É importante destacar que a menor produção na Argentina deverá abrir espaço para as exportações brasileiras aumentarem nesta temporada, principalmente a de farelo. A Associação Brasileira das Indústrias de Óleos Vegetais (ABIOVE) estima crescimento de 0,3% nos embarques de grão e de 13,3% nos de farelo de soja em 2018, em relação a 2017.

Outro ponto que merece atenção é a sinalização da China com relação a uma possível retaliação sobre as importações de soja dos Estados Unidos após as tarifas impostas pelo presidente norte-americano, Donald Trump, sobre o aço e o alumínio importados pelos Estados Unidos.

Para o produtor que ainda não negociou ou travou os preços de venda, o momento é favorável. A decisão deve ser a de fechar negócio, garantindo um bom resultado.

QUAL É A PERSPECTIVA DE RESULTADO?

As especulações sobre o resultado da safra brasileira iniciaram-se na semeadura, em setembro/outubro de 2017, quando os atrasos nas chuvas, especialmente no Centro-Oeste, prejudicaram o andamento dos trabalhos no campo. Mais recentemente, foi o excesso de chuvas que atrapalhou a colheita no Brasil Central e, também, no Paraná.

Em um cenário diferente, as chuvas ficaram abaixo da média histórica no Rio Grande do Sul e na Argentina. No relatório divulgado em março, a Bolsa de Cereais de Buenos Aires estimou a produção argentina de soja em 42,0 milhões de toneladas na safra 2017/18. Em relação às estimativas iniciais, são 12,0 milhões de toneladas a menos. Já em relação à safra passada (2016/17), a diferença é de 15,5 milhões de toneladas a menos neste ciclo. O país vizinho é o terceiro maior produtor e exportador de soja em grão do mundo e o principal exportador de farelo. Desta forma, os preços destas commodities subiram no mercado internacional e aqui no Brasil, em plena colheita da safra 2017/18.

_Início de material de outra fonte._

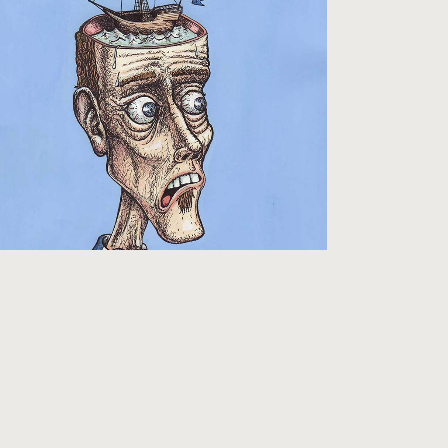
FOOTBALL FANZINES
Pictures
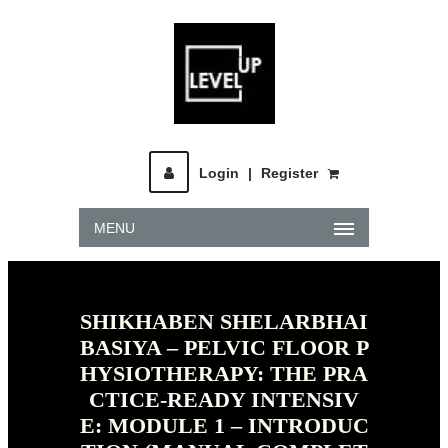
Login
|
Register
MENU
SHIKHABEN SHELARBHAI
BASIYA – PELVIC FLOOR P
HYSIOTHERAPY: THE PRA
CTICE-READY INTENSIV
E: MODULE 1 – INTRODUC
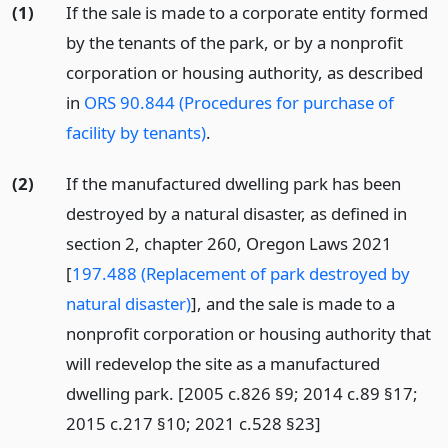
(1)
If the sale is made to a corporate entity formed
by the tenants of the park, or by a nonprofit
corporation or housing authority, as described
in
ORS 90.844 (Procedures for purchase of
facility by tenants)
.
(2)
If the manufactured dwelling park has been
destroyed by a natural disaster, as defined in
section 2, chapter 260, Oregon Laws 2021
[
197.488 (Replacement of park destroyed by
natural disaster)
], and the sale is made to a
nonprofit corporation or housing authority that
will redevelop the site as a manufactured
dwelling park. [2005 c.826 §9; 2014 c.89 §17;
2015 c.217 §10; 2021 c.528 §23]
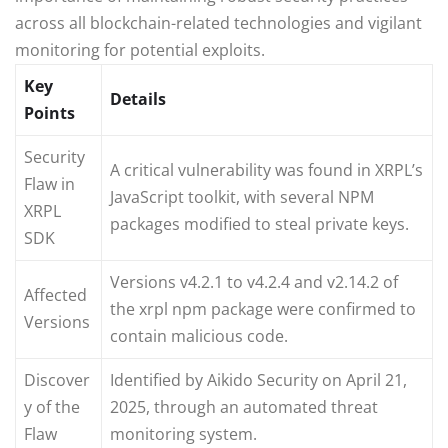
across all blockchain-related technologies and vigilant
monitoring for potential exploits.
Key
Details
Points
Security
A critical vulnerability was found in XRPL’s
Flaw in
JavaScript toolkit, with several NPM
XRPL
packages modified to steal private keys.
SDK
Versions v4.2.1 to v4.2.4 and v2.14.2 of
Affected
the xrpl npm package were confirmed to
Versions
contain malicious code.
Discover
Identified by Aikido Security on April 21,
y of the
2025, through an automated threat
Flaw
monitoring system.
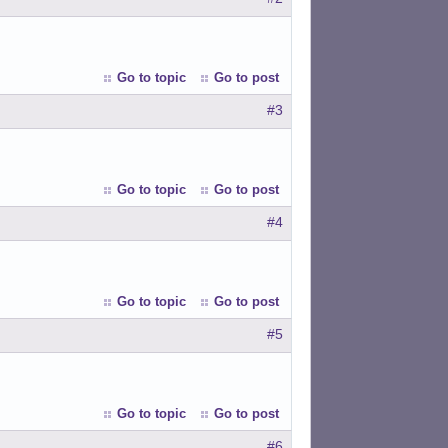
Go to topic
Go to post
#3
Go to topic
Go to post
#4
Go to topic
Go to post
#5
Go to topic
Go to post
#6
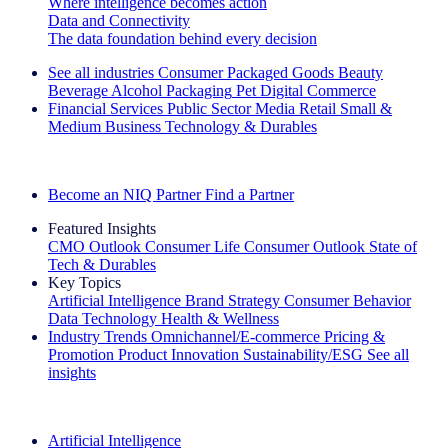
Where intelligence becomes action
Data and Connectivity
The data foundation behind every decision
See all industries
Consumer Packaged Goods
Beauty
Beverage Alcohol
Packaging
Pet
Digital Commerce
Financial Services
Public Sector
Media
Retail
Small &
Medium Business
Technology & Durables
Explore Our Success Stories
Become an NIQ Partner
Find a Partner
Featured Insights
CMO Outlook
Consumer Life
Consumer Outlook
State of
Tech & Durables
Key Topics
Artificial Intelligence
Brand Strategy
Consumer Behavior
Data Technology
Health & Wellness
Industry Trends
Omnichannel/E-commerce
Pricing &
Promotion
Product Innovation
Sustainability/ESG
See all
insights
The IQ Brief Newsletter: Sign up now
Artificial Intelligence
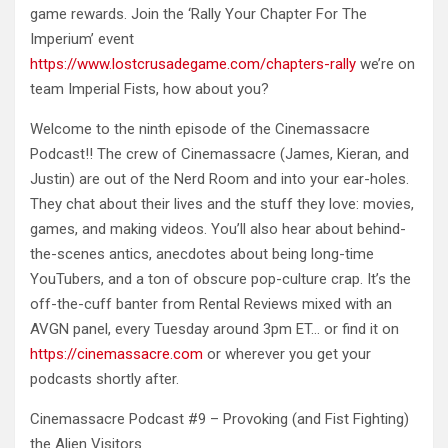
game rewards. Join the ‘Rally Your Chapter For The
Imperium’ event
https://www.lostcrusadegame.com/chapters-rally
we’re on
team Imperial Fists, how about you?
Welcome to the ninth episode of the Cinemassacre
Podcast!! The crew of Cinemassacre (James, Kieran, and
Justin) are out of the Nerd Room and into your ear-holes.
They chat about their lives and the stuff they love: movies,
games, and making videos. You’ll also hear about behind-
the-scenes antics, anecdotes about being long-time
YouTubers, and a ton of obscure pop-culture crap. It’s the
off-the-cuff banter from Rental Reviews mixed with an
AVGN panel, every Tuesday around 3pm ET… or find it on
https://cinemassacre.com
or wherever you get your
podcasts shortly after.
Cinemassacre Podcast #9 – Provoking (and Fist Fighting)
the Alien Visitors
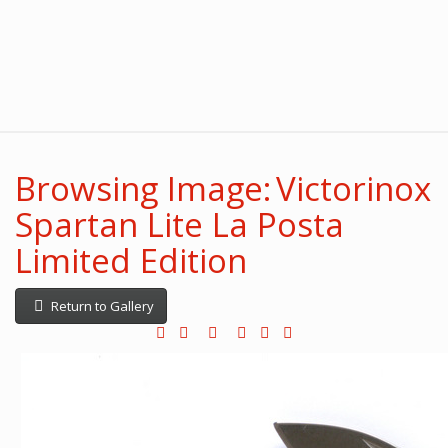
Browsing Image: Victorinox
Spartan Lite La Posta
Limited Edition
Return to Gallery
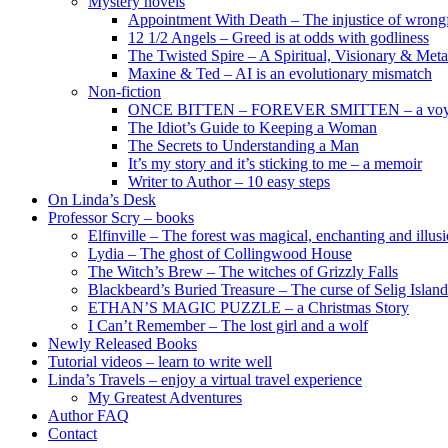
Mystery novels
Appointment With Death – The injustice of wrongf
12 1/2 Angels – Greed is at odds with godliness
The Twisted Spire – A Spiritual, Visionary & Met
Maxine & Ted – AI is an evolutionary mismatch
Non-fiction
ONCE BITTEN – FOREVER SMITTEN – a voyage 
The Idiot’s Guide to Keeping a Woman
The Secrets to Understanding a Man
It’s my story and it’s sticking to me – a memoir
Writer to Author – 10 easy steps
On Linda’s Desk
Professor Scry – books
Elfinville – The forest was magical, enchanting and illus
Lydia – The ghost of Collingwood House
The Witch’s Brew – The witches of Grizzly Falls
Blackbeard’s Buried Treasure – The curse of Selig Island
ETHAN’S MAGIC PUZZLE – a Christmas Story
I Can’t Remember – The lost girl and a wolf
Newly Released Books
Tutorial videos – learn to write well
Linda’s Travels – enjoy a virtual travel experience
My Greatest Adventures
Author FAQ
Contact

Segundo um levantamento da Scot Consultoria, em Paranaguá-PR a saca de 60 quilos do grão, que era comercializada por volta de R$ 70,00 no início do ano, atingiu R$ 80,00 em março. No caso do farelo de soja, o patamar de preço médio no mercado interno passou de R$ 1.000 por tonelada, em janeiro último, para R$ 1.300 por tonelada, em março.

Soja

A comercialização, que vinha em um ritmo mais lento nesta temporada, avançou nos últimos meses com as altas de preços. Em Mato Grosso, segundo dados do Instituto Mato-grossense de Economia Agropecuária (IMEA), até janeiro 42,4% da produção de 2017/18 haviam sido negociados para entrega futura. Em fevereiro, este número avançou para 48,4% e, em março, até a primeira quinzena, atingiu 61,6% da produção do estado comercializada.

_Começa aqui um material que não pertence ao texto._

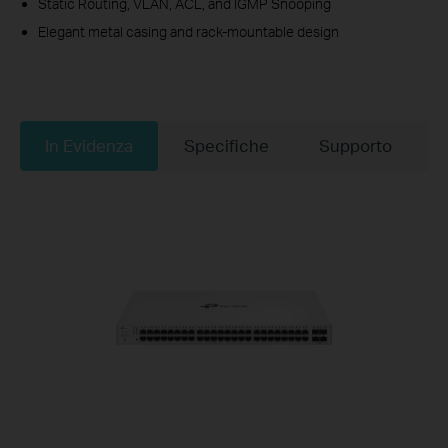
Static Routing, VLAN, ACL, and IGMP Snooping
Elegant metal casing and rack-mountable design
In Evidenza
Specifiche
Supporto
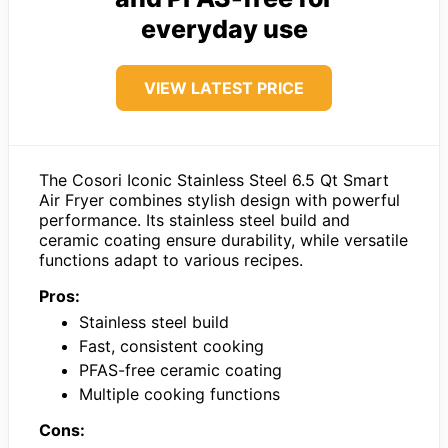
everyday use
VIEW LATEST PRICE
The Cosori Iconic Stainless Steel 6.5 Qt Smart
Air Fryer combines stylish design with powerful
performance. Its stainless steel build and
ceramic coating ensure durability, while versatile
functions adapt to various recipes.
Pros:
Stainless steel build
Fast, consistent cooking
PFAS-free ceramic coating
Multiple cooking functions
Cons:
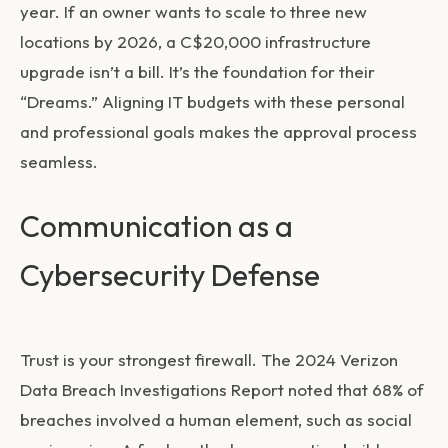
year. If an owner wants to scale to three new
locations by 2026, a C$20,000 infrastructure
upgrade isn’t a bill. It’s the foundation for their
“Dreams.” Aligning IT budgets with these personal
and professional goals makes the approval process
seamless.
Communication as a
Cybersecurity Defense
Trust is your strongest firewall. The 2024 Verizon
Data Breach Investigations Report noted that 68% of
breaches involved a human element, such as social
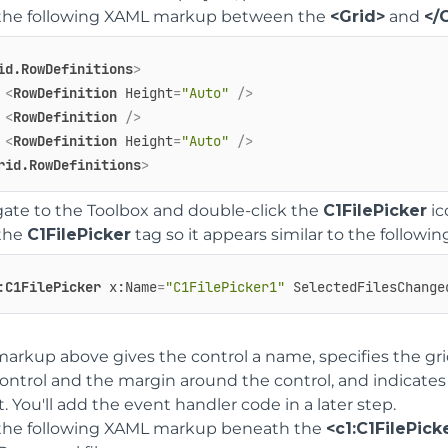
the following XAML markup between the
<Grid>
and
</
id.RowDefinitions
>
<
RowDefinition
Height
=
"Auto"
 />
<
RowDefinition
 />
<
RowDefinition
Height
=
"Auto"
 />
rid.RowDefinitions
>
ate to the Toolbox and double-click the
C1FilePicker
ic
 the
C1FilePicker
tag so it appears similar to the followin
:C1FilePicker
x:Name
=
"C1FilePicker1"
SelectedFilesChange
arkup above gives the control a name, specifies the grid
ontrol and the margin around the control, and indicates
. You'll add the event handler code in a later step.
the following XAML markup beneath the
<c1:C1FilePick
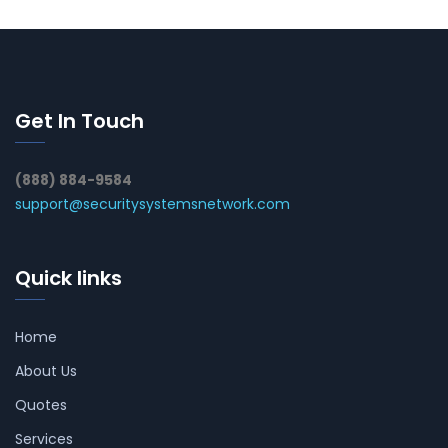
Get In Touch
(888) 884-9584
support@securitysystemsnetwork.com
Quick links
Home
About Us
Quotes
Services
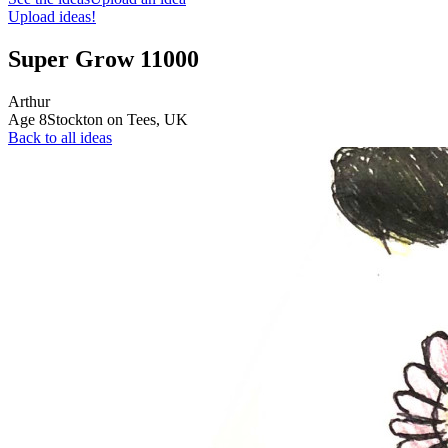
Upload ideas!
Super Grow 11000
Arthur
Age
8
Stockton on Tees,
UK
Back to all ideas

Para o agricultor que deixou para vender a safra agora, os resultados econômicos melhoraram em relação às estimativas do final do ano passado. Considerando a região de Rondonópolis-MT, o lucro por hectare aumentou seis vezes, levando em conta o preço de venda de março deste ano em relação às cotações vigentes em dezembro de 2017.

Além da alta de preço, houve aumento das expectativas com relação à produtividade média das lavouras, na comparação às estimativas anteriores, o que ajudou a incrementar a receita por área.

Atualmente, o lucro para a safra atual em Rondonópolis está estimado em R$ 525,23 por hectare.